Aleluia, irmão... em Nome de Jesus,
aquele safado cercado de homens
no meio de menores....

kkkkkkkkkkkkk!!!

bjos, por baixo das saias
das meninas que subiam
pra ver de perto...
os marinheiros....

é mesmo pra não esqucer...

beijos beneditinos....

Não confundes o Avante com O Mentiroso?
Sim, o colégio dos monges nos deixou marcas indeléveis...


Wed, 7 Jan 2015 18:51:06 -0200

Ótimos: o assunto, o texto e a possibilidade de conviver com a confusão barulhenta que são essas nossas cidades.
bj

      sem assinatura

O assunto se impôs, com grande alarido. A possibilidade tornou-se, então, inevitável.


Thu, 8 Jan 2015 09:55:23 -0200

OI, Clôde
Me lembrei de uns amigos que moram em São Paulo e que certa vez passaram uma noite aqui. Não dormiram bem, porque estranharam o silêncio. A gente se adapta a tudo, parece. Chama-se em Psicologia de-sensibilização (não sei se devia ser sem hífen e com dois S, mas o computador protestou, então vai assim mesmo)
Bjs
Ana

Uma das coisas maravilhosas daí, sem dúvida, o silêncio! Mas aqui, de noite, é quieto, quase silencioso. A tal obra é a fonte da barulheira infernal.

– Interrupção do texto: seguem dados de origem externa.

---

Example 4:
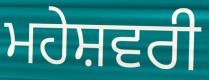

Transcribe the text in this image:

ਮਹੇਸ਼ਵਰੀ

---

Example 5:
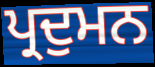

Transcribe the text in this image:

ਪ੍ਰਦੁਮਨ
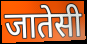
जातेसी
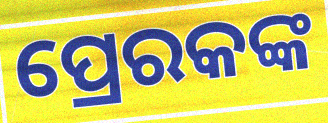
ପ୍ରେରକଙ୍କ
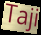
Taji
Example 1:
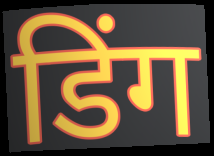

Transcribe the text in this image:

डिंग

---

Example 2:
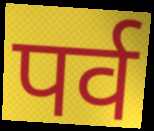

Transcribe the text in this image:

पर्व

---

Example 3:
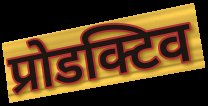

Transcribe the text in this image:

प्रोडक्टिव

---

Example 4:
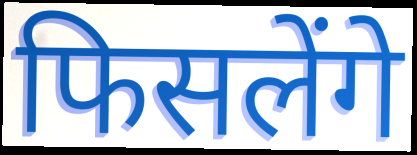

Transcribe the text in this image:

फिसलेंगे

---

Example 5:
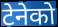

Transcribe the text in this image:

टेनेको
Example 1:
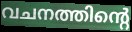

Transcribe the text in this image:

വചനത്തിന്റെ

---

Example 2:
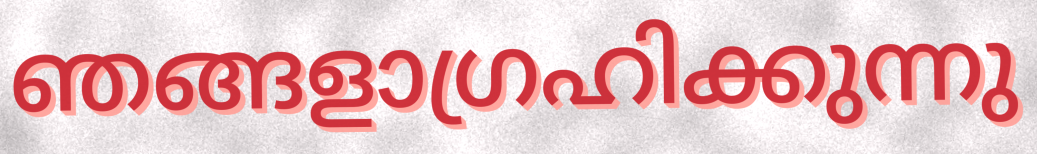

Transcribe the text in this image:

ഞങ്ങളാഗ്രഹിക്കുന്നു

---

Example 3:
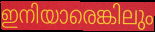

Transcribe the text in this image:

ഇനിയാരെങ്കിലും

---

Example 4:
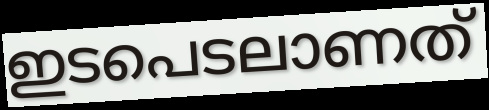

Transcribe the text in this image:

ഇടപെടലാണത്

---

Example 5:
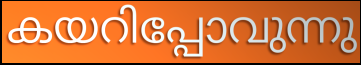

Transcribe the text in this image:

കയറിപ്പോവുന്നു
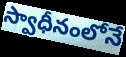
స్వాధీనంలోనే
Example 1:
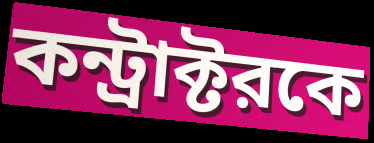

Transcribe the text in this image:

কন্ট্রাক্টরকে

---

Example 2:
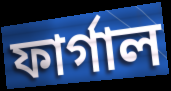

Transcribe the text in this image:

ফার্গাল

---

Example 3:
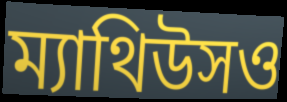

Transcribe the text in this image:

ম্যাথিউসও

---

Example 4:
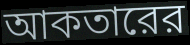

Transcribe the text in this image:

আকতারের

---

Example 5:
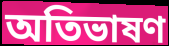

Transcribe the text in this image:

অতিভাষণ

Sim, Dostoyevsky, em Recordações da Casa dos Mortos, diz que o homem pode ser definido como um animal capaz de adaptar à qualquer coisa e a referência era a Cassa dos Mortos, uma prisão na Sibéria...

PS: dessensibilização, me confirma o Houaiss.

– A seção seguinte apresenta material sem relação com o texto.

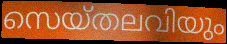
സെയ്തലവിയും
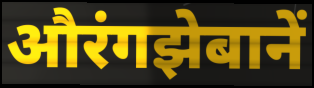
औरंगझेबानें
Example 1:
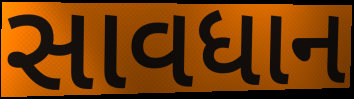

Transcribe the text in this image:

સાવધાન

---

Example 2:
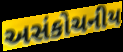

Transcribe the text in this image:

અસંકોચનીય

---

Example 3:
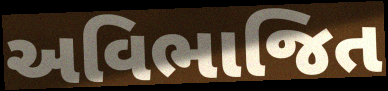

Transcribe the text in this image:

અવિભાજિત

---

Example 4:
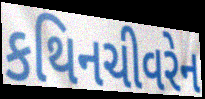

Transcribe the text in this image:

કથિનચીવરેન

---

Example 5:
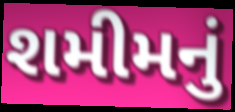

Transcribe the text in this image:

શમીમનું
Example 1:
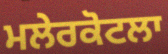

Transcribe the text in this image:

ਮਲੇਰਕੋਟਲਾ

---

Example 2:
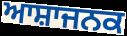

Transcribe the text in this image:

ਆਸ਼ਾਜਨਕ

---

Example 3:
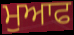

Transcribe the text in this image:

ਮੁਆਫ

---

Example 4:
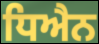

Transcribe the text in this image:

ਧਿਐਨ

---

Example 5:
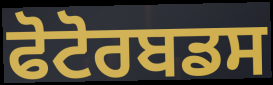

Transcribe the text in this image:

ਫੋਟੋਰਬਡਸ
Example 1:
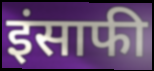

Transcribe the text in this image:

इंसाफी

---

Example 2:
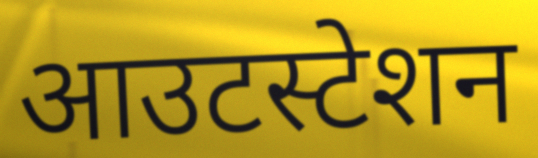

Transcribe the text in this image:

आउटस्टेशन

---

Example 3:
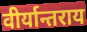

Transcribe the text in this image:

वीर्यान्तराय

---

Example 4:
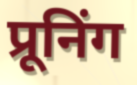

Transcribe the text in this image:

प्रूनिंग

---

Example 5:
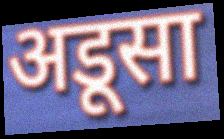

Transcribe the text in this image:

अडूसा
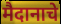
मैदानाचे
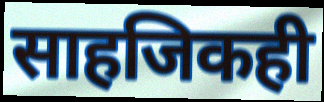
साहजिकही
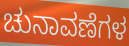
ಚುನಾವಣೆಗಳ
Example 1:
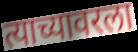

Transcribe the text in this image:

त्याच्यावरला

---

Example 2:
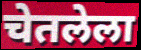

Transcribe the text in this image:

चेतलेला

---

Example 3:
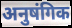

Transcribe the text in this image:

अनुषंगिक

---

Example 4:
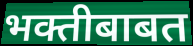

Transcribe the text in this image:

भक्तीबाबत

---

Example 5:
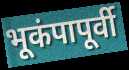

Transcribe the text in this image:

भूकंपापूर्वी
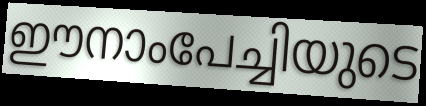
ഈനാംപേച്ചിയുടെ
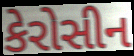
કેરોસીન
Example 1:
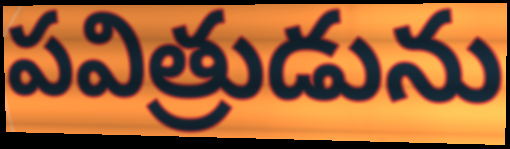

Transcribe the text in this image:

పవిత్రుడును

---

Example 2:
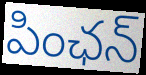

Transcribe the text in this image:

పింఛన్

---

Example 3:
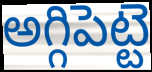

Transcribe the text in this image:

అగ్గిపెట్టె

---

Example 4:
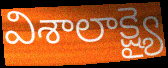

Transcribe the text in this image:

విశాలాక్ష్యై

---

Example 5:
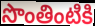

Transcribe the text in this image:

సొంతింటికి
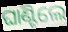
ଘାଣ୍ଟିଲେ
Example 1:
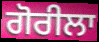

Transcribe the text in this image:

ਗੋਰੀਲਾ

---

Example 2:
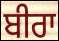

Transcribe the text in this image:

ਬੀਰਾ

Mon, 12 Jan 2015 00:21:16 -0200

parabéns! por "descobrir" que é possível silenciar por dentro mesmo diante de uma agressão sonora monumenta'l. Preciso de muita meditação pra chegar perto dessa descoberta.

pra matar as saudades do copy:
sugiro uma vírgula depois de"talvez" em:

não encontro o silêncio em mim capaz, talvez de calar

ou nenhuma, acho que tbm serve.

e acho que balbúrdia tem (ainda!) acento, não?

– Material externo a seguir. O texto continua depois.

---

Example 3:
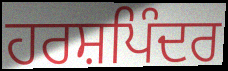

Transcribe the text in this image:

ਹਰਸ਼ਪਿੰਦਰ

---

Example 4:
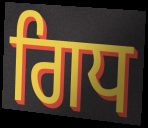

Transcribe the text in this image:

ਗਿਧ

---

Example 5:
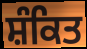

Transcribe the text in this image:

ਸ਼ੰਕਿਤ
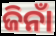
ଜିନାଁ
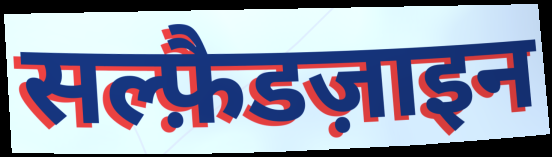
सल्फ़ैडज़ाइन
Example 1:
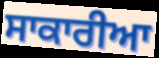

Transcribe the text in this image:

ਸਾਕਾਰੀਆ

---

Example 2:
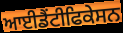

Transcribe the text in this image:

ਆਈਡੈਂਟੀਫਿਕੇਸਨ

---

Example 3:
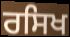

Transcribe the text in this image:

ਰਸਿਖ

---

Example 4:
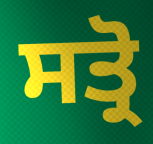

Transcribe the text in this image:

ਸਤ੍ਰੋ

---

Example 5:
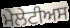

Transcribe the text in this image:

ਮੇਲੇਟੀਅਸ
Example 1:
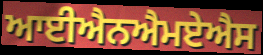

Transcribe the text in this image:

ਆਈਐਨਐਮਏਐਸ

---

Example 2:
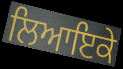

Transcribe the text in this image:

ਲਿਆਇਕੇ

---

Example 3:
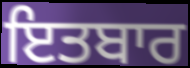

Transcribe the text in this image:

ਇਤਬਾਰ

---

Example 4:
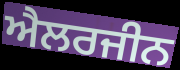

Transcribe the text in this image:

ਐਲਰਜੀਨ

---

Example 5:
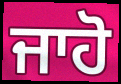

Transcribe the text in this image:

ਜਾਹੋ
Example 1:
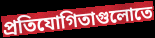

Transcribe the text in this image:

প্রতিযোগিতাগুলোতে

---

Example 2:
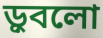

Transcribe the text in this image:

ড়ুবলো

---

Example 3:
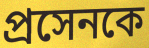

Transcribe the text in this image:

প্রসেনকে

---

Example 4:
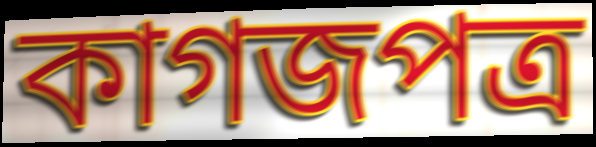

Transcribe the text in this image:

impressionante como você consegue descrever as coisas com suscinta precisão, muitas vezes poética, sempre estética.
Vi coisas no Muquém que queria descrever por escrito mas não me animei. Tenho mesmo pouquíssima vontade de escrever. E faleiu pro Renato e pra Maria o quanto me impressiona e eu ad iro sua habilidade para escrever descricões.

Lá não eram insetos, flores e folhas, mas aves talvez e, principamente, o céu com seu tom de azul tão particular de lá, que me inspirariam. Das aves, falaria dos gaviões alucinados pelo pintinhos que pipocam e são caçados mal saem dos regaços das galinhas, e dos gritos ao longe das siriemas, e mais. E vacas correndo desabaladas, nunca tinha visto!!!!!!!!

      sem assinatura

Obrigado pelo copidesque. Corrigido.
O ser humano se adapta a tudo, melhor adaptar-se por compreender-se.
Talvez seja a única coisa de que sou capaz. Gosto das "descrições", tipo de redação do primário com estampas impressas em papel brilhante como tema.
Achei ótima sua descrição do que viu.